At 11 per cent of GDP, healthcare will continue to eat up a disproportionate share, taking away from other sectors, like education and critical infrastructure, which is why we all say that healthcare is unsustainable without significant transformation. We have to “bend the cost curve.”

But what if we, particularly in the public sector, did not just think of healthcare as one giant cost centre? What if we thought about the $220B annual spend in hospitals, physicians and drugs as one of the biggest market economies Canada has to support economic growth and prosperity? What if we looked at the 60-70 per cent spend on healthcare labour as a source of human capital and know-how who contribute to new discoveries? Instead of “average length of stay” in hospital, how about “productive days saved” for those who re-enter society as productive participants? And what if we didn’t just use our data for records management but as a source of accumulated knowledge that could prevent disease and improve health and wellness?

Bringing in new revenues

Over the past decade, our province has made substantial and innovative e-health advancements, but not without our share of challenges.

Over the past 5 years, I had the privilege to lead a program called ConnectingGTA – a regional electronic healthcare system built to serve six Local Health Integration Networks (LHIN) for the seven million people who live in central Ontario. This program was co-funded by eHealth Ontario and Canada Health Infoway and underwritten by the Ontario Ministry of Health and Long Term Care. This system, live for over a year and now available for use by more than 40,000 providers across all sectors in the continuum of care, not just hospitals, is also serving as the backbone for our provincial EHR.

I can tell you from the scars on my back, how hard it is to deploy a large scale initiative involving hundreds of stakeholders where we had to agree on data sharing rules, technical standards, change management approach, privacy and security harmonization and clinical policy.

At the core of ConnectingGTA’s success, we always prioritized clinical value over technical delivery. We had over 150 clinicians and human factors engineers involved directly in the design of the solution to ensure that it would deliver clinical value.

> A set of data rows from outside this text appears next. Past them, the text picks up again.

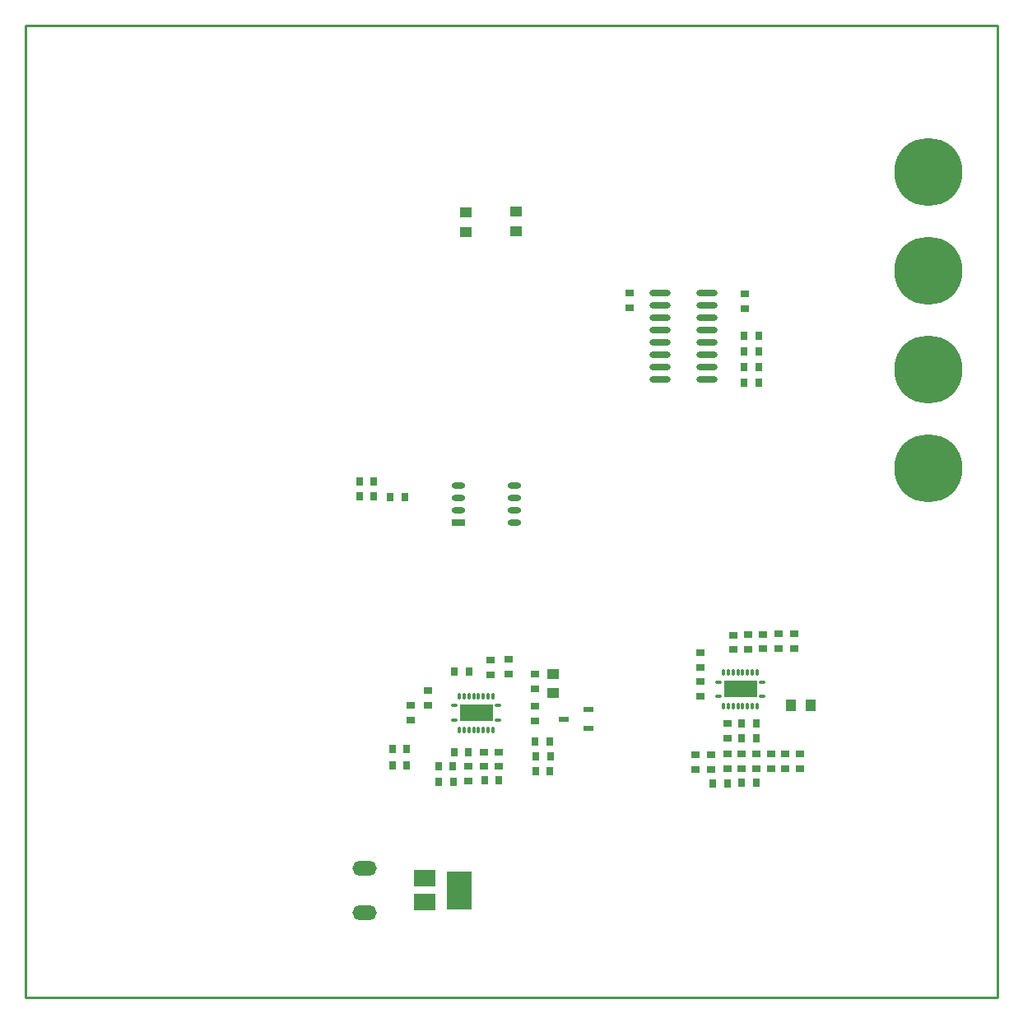
<source format=gbp>
%FSLAX25Y25*%
%MOIN*%
G70*
G01*
G75*
G04 Layer_Color=128*
%ADD10O,0.06299X0.01181*%
%ADD11R,0.06299X0.01181*%
%ADD12O,0.01181X0.06299*%
%ADD13R,0.05000X0.06000*%
%ADD14R,0.03347X0.02756*%
%ADD15R,0.02756X0.03347*%
%ADD16R,0.03937X0.05118*%
%ADD17R,0.10630X0.03937*%
%ADD18R,0.03543X0.02126*%
%ADD19R,0.01969X0.06299*%
%ADD20R,0.14410X0.07874*%
%ADD21R,0.14410X0.09843*%
%ADD22R,0.21654X0.05630*%
%ADD23R,0.03937X0.10630*%
%ADD24R,0.20866X0.11024*%
%ADD25R,0.05118X0.03937*%
%ADD26R,0.09843X0.15748*%
%ADD27R,0.08661X0.07087*%
%ADD28O,0.09843X0.05906*%
%ADD29R,0.10000X0.07500*%
%ADD30R,0.02126X0.03543*%
%ADD31R,0.06299X0.01969*%
%ADD32R,0.07874X0.14410*%
%ADD33R,0.09843X0.14410*%
%ADD34R,0.02559X0.05315*%
%ADD35R,0.09449X0.08268*%
%ADD36O,0.03543X0.01969*%
%ADD37O,0.03543X0.01969*%
%ADD38R,0.03543X0.01969*%
%ADD39R,0.02362X0.03937*%
%ADD40R,0.03937X0.02362*%
%ADD41C,0.03000*%
%ADD42C,0.00800*%
%ADD43C,0.01000*%
%ADD44C,0.01500*%
%ADD45C,0.04000*%
%ADD46C,0.03500*%
%ADD47C,0.06000*%
%ADD48C,0.01200*%
%ADD49C,0.02000*%
%ADD50C,0.10000*%
%ADD51C,0.08000*%
%ADD52C,0.05000*%
%ADD53R,0.07300X0.29900*%
%ADD54R,0.18900X0.05200*%
%ADD55R,0.04000X0.18600*%
%ADD56R,0.10200X0.04900*%
%ADD57R,0.12367X0.05271*%
%ADD58R,0.44271X0.10500*%
%ADD59R,0.07400X0.15300*%
%ADD60R,0.28371X0.07471*%
%ADD61R,0.10722X0.08773*%
%ADD62R,0.08600X0.43171*%
%ADD63R,0.06400X0.08900*%
%ADD64R,0.10871X0.13938*%
%ADD65R,0.10571X0.09351*%
%ADD66R,0.24300X1.56600*%
%ADD67R,0.50200X0.62200*%
%ADD68R,0.24100X0.17400*%
%ADD69R,0.25624X0.17093*%
%ADD70R,0.23600X0.17400*%
%ADD71C,0.05906*%
%ADD72C,0.12205*%
%ADD73O,0.06000X0.10000*%
%ADD74R,0.06000X0.10000*%
%ADD75O,0.11811X0.09843*%
%ADD76R,0.11811X0.09843*%
%ADD77O,0.05906X0.09843*%
%ADD78R,0.05906X0.09843*%
%ADD79R,0.09843X0.11811*%
%ADD80O,0.09843X0.11811*%
%ADD81R,0.05906X0.05906*%
%ADD82C,0.06693*%
%ADD83C,0.05500*%
%ADD84O,0.07874X0.15748*%
%ADD85C,0.05512*%
%ADD86C,0.03000*%
%ADD87C,0.02000*%
%ADD88C,0.04000*%
%ADD89O,0.05500X0.02500*%
%ADD90R,0.05500X0.02500*%
%ADD91C,0.27559*%
%ADD92O,0.08661X0.02362*%
%ADD93O,0.01181X0.02756*%
%ADD94O,0.02756X0.01181*%
%ADD95R,0.13386X0.07087*%
%ADD96R,0.05200X0.25200*%
%ADD97R,0.18000X0.06400*%
%ADD98R,0.04000X0.22000*%
%ADD99R,0.09100X0.04600*%
%ADD100R,0.18400X0.60700*%
%ADD101R,0.24600X1.31200*%
%ADD102R,0.50100X0.62100*%
%ADD103C,0.00394*%
%ADD104C,0.00500*%
%ADD105C,0.00787*%
%ADD106C,0.00591*%
%ADD107R,0.04724X0.02756*%
%ADD108R,0.01968X0.03543*%
%ADD109R,0.23900X1.76759*%
%ADD110O,0.07099X0.01981*%
%ADD111R,0.07099X0.01981*%
%ADD112O,0.01981X0.07099*%
%ADD113R,0.05800X0.06800*%
%ADD114R,0.04147X0.03556*%
%ADD115R,0.03556X0.04147*%
%ADD116R,0.04737X0.05918*%
%ADD117R,0.11430X0.04737*%
%ADD118R,0.04343X0.02926*%
%ADD119R,0.02769X0.07099*%
%ADD120R,0.15210X0.08674*%
%ADD121R,0.15210X0.10642*%
%ADD122R,0.22453X0.06430*%
%ADD123R,0.04737X0.11430*%
%ADD124R,0.21666X0.11824*%
%ADD125R,0.05918X0.04737*%
%ADD126R,0.10642X0.16548*%
%ADD127R,0.09461X0.07887*%
%ADD128O,0.10642X0.06706*%
%ADD129R,0.10800X0.08300*%
%ADD130R,0.02926X0.04343*%
%ADD131R,0.07099X0.02769*%
%ADD132R,0.08674X0.15210*%
%ADD133R,0.10642X0.15210*%
%ADD134R,0.03359X0.06115*%
%ADD135R,0.10249X0.09068*%
%ADD136O,0.04343X0.02769*%
%ADD137O,0.04343X0.02769*%
%ADD138R,0.04343X0.02769*%
%ADD139R,0.03162X0.04737*%
%ADD140R,0.04737X0.03162*%
%ADD141C,0.06706*%
%ADD142C,0.13005*%
%ADD143O,0.06800X0.10800*%
%ADD144R,0.06800X0.10800*%
%ADD145O,0.12611X0.10642*%
%ADD146R,0.12611X0.10642*%
%ADD147O,0.06706X0.10642*%
%ADD148R,0.06706X0.10642*%
%ADD149R,0.10642X0.12611*%
%ADD150O,0.10642X0.12611*%
%ADD151R,0.06706X0.06706*%
%ADD152C,0.07493*%
%ADD153C,0.06300*%
%ADD154O,0.08674X0.16548*%
%ADD155C,0.06312*%
%ADD156R,0.26300X0.08900*%
%ADD157R,0.11700X0.26700*%
%ADD158R,0.15700X0.26800*%
%ADD159R,1.11500X0.07500*%
%ADD160R,0.24600X1.77500*%
%ADD161O,0.06300X0.03300*%
%ADD162R,0.06300X0.03300*%
%ADD163C,0.28359*%
%ADD164O,0.09461X0.03162*%
%ADD165O,0.01981X0.03556*%
%ADD166O,0.03556X0.01981*%
%ADD167R,0.14186X0.07887*%
D14*
X244700Y-108500D02*
D03*
Y-114406D02*
D03*
X291400Y-108900D02*
D03*
Y-114805D02*
D03*
X277500Y-301306D02*
D03*
Y-295400D02*
D03*
X273177Y-271800D02*
D03*
Y-265895D02*
D03*
X286477Y-252900D02*
D03*
Y-246994D02*
D03*
X301802Y-295195D02*
D03*
Y-301100D02*
D03*
X298777Y-246600D02*
D03*
Y-252505D02*
D03*
X304977Y-246400D02*
D03*
Y-252306D02*
D03*
X295965Y-295195D02*
D03*
Y-301100D02*
D03*
X292477Y-252606D02*
D03*
Y-246700D02*
D03*
X311177Y-252306D02*
D03*
Y-246400D02*
D03*
X273277Y-259906D02*
D03*
Y-254000D02*
D03*
X284277Y-288705D02*
D03*
Y-282800D02*
D03*
X271400Y-301406D02*
D03*
Y-295500D02*
D03*
X284290Y-301100D02*
D03*
Y-295195D02*
D03*
X290127Y-295195D02*
D03*
Y-301100D02*
D03*
X307640Y-295195D02*
D03*
Y-301100D02*
D03*
X313477Y-295195D02*
D03*
Y-301100D02*
D03*
X179377Y-300189D02*
D03*
Y-306095D02*
D03*
X162977Y-275406D02*
D03*
Y-269500D02*
D03*
X188177Y-262906D02*
D03*
Y-257000D02*
D03*
X206277Y-268605D02*
D03*
Y-262700D02*
D03*
X195677Y-256900D02*
D03*
Y-262806D02*
D03*
X206277Y-281800D02*
D03*
Y-275894D02*
D03*
X155977Y-281300D02*
D03*
Y-275395D02*
D03*
X191777Y-294300D02*
D03*
Y-300205D02*
D03*
X185477Y-294295D02*
D03*
Y-300200D02*
D03*
D15*
X147695Y-191100D02*
D03*
X153600D02*
D03*
X135195Y-190900D02*
D03*
X141100D02*
D03*
X141105Y-184800D02*
D03*
X135200D02*
D03*
X290995Y-125900D02*
D03*
X296900D02*
D03*
X290995Y-132200D02*
D03*
X296900D02*
D03*
X290995Y-138500D02*
D03*
X296900D02*
D03*
X295877Y-288800D02*
D03*
X289972D02*
D03*
X295977Y-282800D02*
D03*
X290072D02*
D03*
X278400Y-307200D02*
D03*
X284306D02*
D03*
X290995Y-144800D02*
D03*
X296900D02*
D03*
X295983Y-306800D02*
D03*
X290077D02*
D03*
X206372Y-290000D02*
D03*
X212277D02*
D03*
X206572Y-296000D02*
D03*
X212477D02*
D03*
X167372Y-306294D02*
D03*
X173277D02*
D03*
X173472Y-294295D02*
D03*
X179377D02*
D03*
X191783Y-305894D02*
D03*
X185877D02*
D03*
X148472Y-299700D02*
D03*
X154377D02*
D03*
X148472Y-293200D02*
D03*
X154377D02*
D03*
X206477Y-302200D02*
D03*
X212383D02*
D03*
X179577Y-261600D02*
D03*
X173672D02*
D03*
X173077Y-300195D02*
D03*
X167172D02*
D03*
D16*
X309977Y-275300D02*
D03*
X317851D02*
D03*
D25*
X198600Y-83300D02*
D03*
Y-75426D02*
D03*
X178200Y-83700D02*
D03*
Y-75826D02*
D03*
X213777Y-270500D02*
D03*
Y-262626D02*
D03*
D26*
X175757Y-350300D02*
D03*
D27*
X161583Y-345379D02*
D03*
X161584Y-355221D02*
D03*
D28*
X137371Y-341245D02*
D03*
Y-359355D02*
D03*
D40*
X227800Y-284874D02*
D03*
X217957Y-280937D02*
D03*
X227800Y-277000D02*
D03*
D43*
X-0Y0D02*
X393701D01*
X-0Y-393701D02*
Y0D01*
Y-393701D02*
X393701D01*
Y0D01*
D89*
X175200Y-196300D02*
D03*
X197838D02*
D03*
X175200Y-186300D02*
D03*
Y-191300D02*
D03*
X197838Y-186300D02*
D03*
Y-201300D02*
D03*
Y-191300D02*
D03*
D90*
X175200Y-201300D02*
D03*
D91*
X365600Y-59400D02*
D03*
Y-99367D02*
D03*
Y-139333D02*
D03*
Y-179300D02*
D03*
D92*
X257051Y-143500D02*
D03*
Y-138500D02*
D03*
Y-133500D02*
D03*
Y-128500D02*
D03*
Y-123500D02*
D03*
Y-118500D02*
D03*
Y-113500D02*
D03*
Y-108500D02*
D03*
X275949Y-143500D02*
D03*
Y-138500D02*
D03*
Y-133500D02*
D03*
Y-128500D02*
D03*
Y-123500D02*
D03*
Y-118500D02*
D03*
Y-113500D02*
D03*
Y-108500D02*
D03*
D93*
X296367Y-275790D02*
D03*
X294398D02*
D03*
X292430D02*
D03*
X290461D02*
D03*
X288493D02*
D03*
X286524D02*
D03*
X284556D02*
D03*
X282587D02*
D03*
Y-262010D02*
D03*
X284556D02*
D03*
X286524D02*
D03*
X288493D02*
D03*
X290461D02*
D03*
X292430D02*
D03*
X294398D02*
D03*
X296367D02*
D03*
X189367Y-285390D02*
D03*
X187398D02*
D03*
X185430D02*
D03*
X183461D02*
D03*
X181493D02*
D03*
X179524D02*
D03*
X177556D02*
D03*
X175587D02*
D03*
Y-271610D02*
D03*
X177556D02*
D03*
X179524D02*
D03*
X181493D02*
D03*
X183461D02*
D03*
X185430D02*
D03*
X187398D02*
D03*
X189367D02*
D03*
D94*
X280619Y-271853D02*
D03*
Y-265947D02*
D03*
X298335D02*
D03*
Y-271853D02*
D03*
X173619Y-281453D02*
D03*
Y-275547D02*
D03*
X191335D02*
D03*
Y-281453D02*
D03*
D95*
X289477Y-268900D02*
D03*
X182477Y-278500D02*
D03*
M02*

</source>
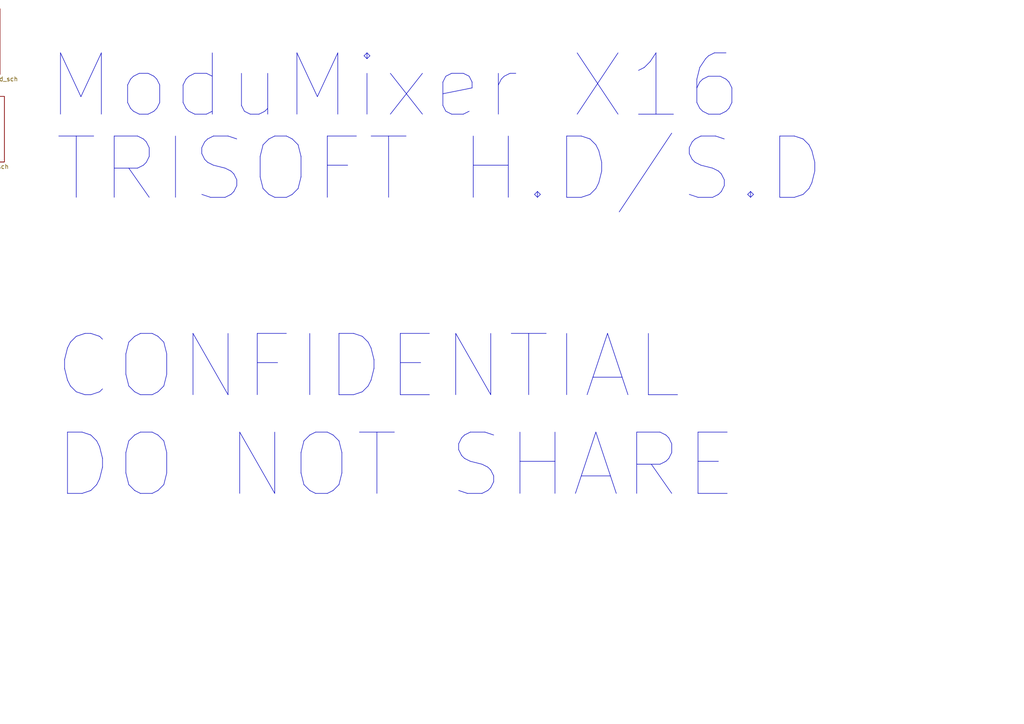
<source format=kicad_sch>
(kicad_sch
	(version 20231120)
	(generator "eeschema")
	(generator_version "8.0")
	(uuid "fadb9020-91eb-42b2-bae5-fc377ddb2855")
	(paper "A4")
	(lib_symbols)
	(text "ModuMixer X16"
		(exclude_from_sim no)
		(at 13.208 25.146 0)
		(effects
			(font
				(size 17.78 17.78)
			)
			(justify left)
		)
		(uuid "2b9bc1dd-6c4e-4d84-9e69-d590cc64beec")
	)
	(text "TRISOFT H.D/S.D\n\nCONFIDENTIAL\nDO NOT SHARE"
		(exclude_from_sim no)
		(at 15.24 92.202 0)
		(effects
			(font
				(size 17.78 17.78)
			)
			(justify left)
		)
		(uuid "6ae593fa-7ad1-4d54-aeb0-b162787911fa")
	)
	(sheet
		(at -22.86 2.54)
		(size 22.86 19.05)
		(fields_autoplaced yes)
		(stroke
			(width 0.1524)
			(type solid)
		)
		(fill
			(color 0 0 0 0.0000)
		)
		(uuid "a4293494-7626-4d4b-b505-ae5729cac456")
		(property "Sheetname" "Output circuit"
			(at -22.86 1.8284 0)
			(effects
				(font
					(size 1.27 1.27)
				)
				(justify left bottom)
			)
		)
		(property "Sheetfile" "output circuit.kicad_sch"
			(at -22.86 22.1746 0)
			(effects
				(font
					(size 1.27 1.27)
				)
				(justify left top)
			)
		)
		(instances
			(project "Output module"
				(path "/fadb9020-91eb-42b2-bae5-fc377ddb2855"
					(page "2")
				)
			)
		)
	)
	(sheet
		(at -22.86 27.94)
		(size 24.13 19.05)
		(fields_autoplaced yes)
		(stroke
			(width 0.1524)
			(type solid)
		)
		(fill
			(color 0 0 0 0.0000)
		)
		(uuid "ca2f526a-1e07-48bd-8587-9402a57efd21")
		(property "Sheetname" "Connectors"
			(at -22.86 27.2284 0)
			(effects
				(font
					(size 1.27 1.27)
				)
				(justify left bottom)
			)
		)
		(property "Sheetfile" "connectors.kicad_sch"
			(at -22.86 47.5746 0)
			(effects
				(font
					(size 1.27 1.27)
				)
				(justify left top)
			)
		)
		(instances
			(project "Output module"
				(path "/fadb9020-91eb-42b2-bae5-fc377ddb2855"
					(page "3")
				)
			)
		)
	)
	(sheet_instances
		(path "/"
			(page "1")
		)
	)
)

</source>
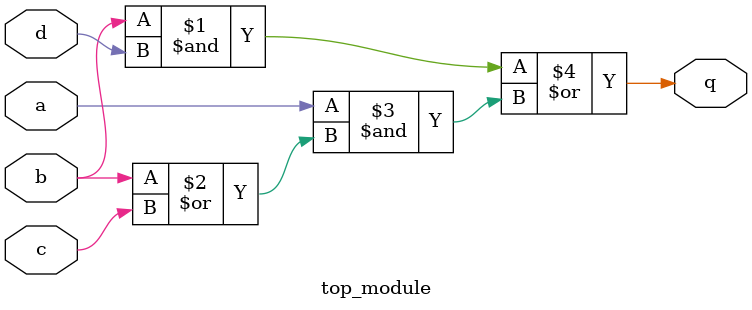
<source format=sv>
module top_module (
	input a, 
	input b, 
	input c, 
	input d,
	output q
);

	assign q = (b & d) | (a & (b | c));

endmodule

</source>
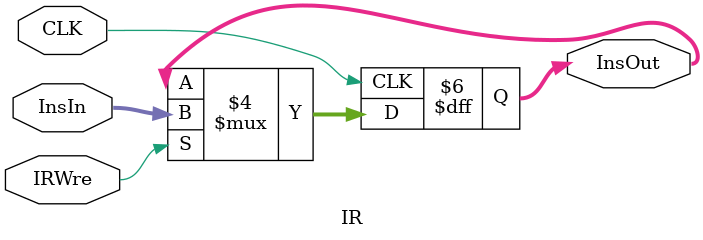
<source format=v>
`timescale 1ns / 1ps


module IR(
    input CLK,
    input IRWre,
    input [31:0] InsIn,
    output reg [31:0] InsOut
    );
    
    always@(posedge CLK) begin
        if (IRWre == 1) InsOut = InsIn;
    end
endmodule

</source>
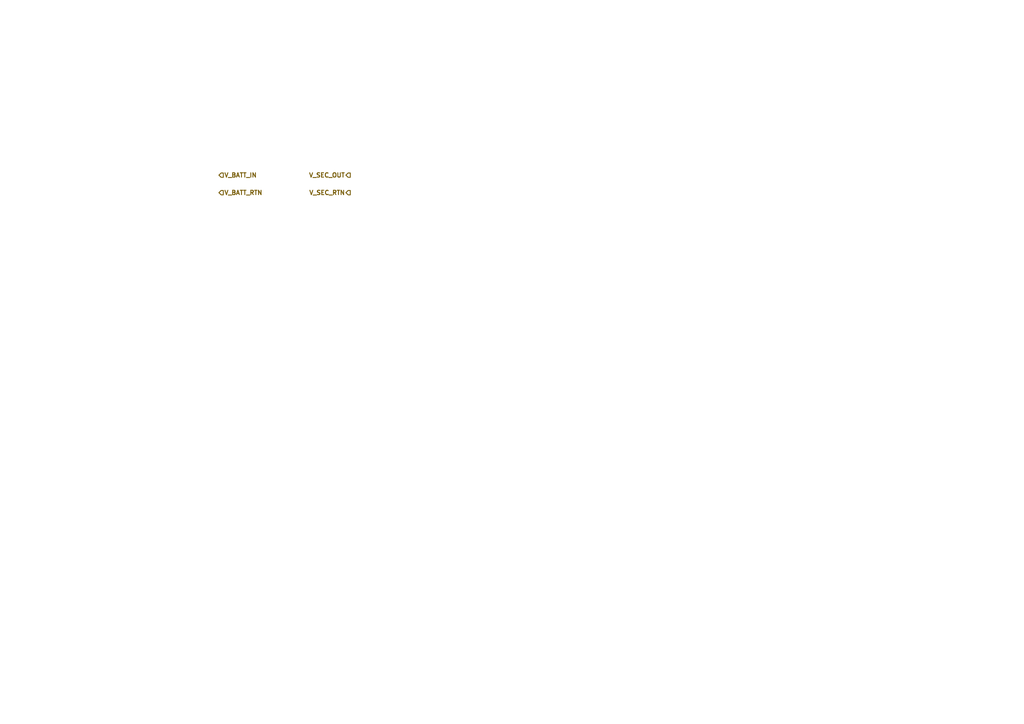
<source format=kicad_sch>
(kicad_sch
	(version 20250114)
	(generator "eeschema")
	(generator_version "9.0")
	(uuid "5c041031-d8bf-48ab-840b-2702332b298a")
	(paper "A4")
	(lib_symbols)
	(hierarchical_label "V_SEC_OUT"
		(shape output)
		(at 101.6 50.8 180)
		(effects
			(font
				(size 1.27 1.27)
				(thickness 0.254)
				(bold yes)
			)
			(justify right)
		)
		(uuid "8477ee0f-48ae-401d-9767-24c73b386910")
	)
	(hierarchical_label "V_BATT_IN"
		(shape input)
		(at 63.5 50.8 0)
		(effects
			(font
				(size 1.27 1.27)
				(thickness 0.254)
				(bold yes)
			)
			(justify left)
		)
		(uuid "b795be4d-08e7-4c19-90bc-076a704b951a")
	)
	(hierarchical_label "V_SEC_RTN"
		(shape output)
		(at 101.6 55.88 180)
		(effects
			(font
				(size 1.27 1.27)
				(thickness 0.254)
				(bold yes)
			)
			(justify right)
		)
		(uuid "d96fa1e5-e146-4d98-9f5a-8eee1ffd51fe")
	)
	(hierarchical_label "V_BATT_RTN"
		(shape input)
		(at 63.5 55.88 0)
		(effects
			(font
				(size 1.27 1.27)
				(thickness 0.254)
				(bold yes)
			)
			(justify left)
		)
		(uuid "e860b135-f835-44e3-8b87-b742fb8ec923")
	)
)

</source>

While we worked to ensure alignment with the technical standards and provincial blueprint that served as our backdrop, we always prioritized clinical functionality over technical functionality to ensure we never lose sight of the system as an extension of the clinical teams that used it.

Through projects like Connecting GTA, we had to learn how to do project governance on a massive scale in a highly risk averse environment, we mastered “extreme project management”, and pushed the boundaries of our provincial privacy regulation, so much that it required updating in what is now Bill 119. Despite the challenges, there are huge gains from these programs.

Up until this project, public private partnerships had a bad wrap. UHN, Telus and eHO may have had different motivations for wanting the program to succeed – clinical need, market share, government success and reputation – but we all had aligned incentives that compelled us each to do what we needed to do to get the job done.

Most importantly, we are starting to see the patient experience slowly transform with the availability of real-time longitudinal patient information at the front-lines of care.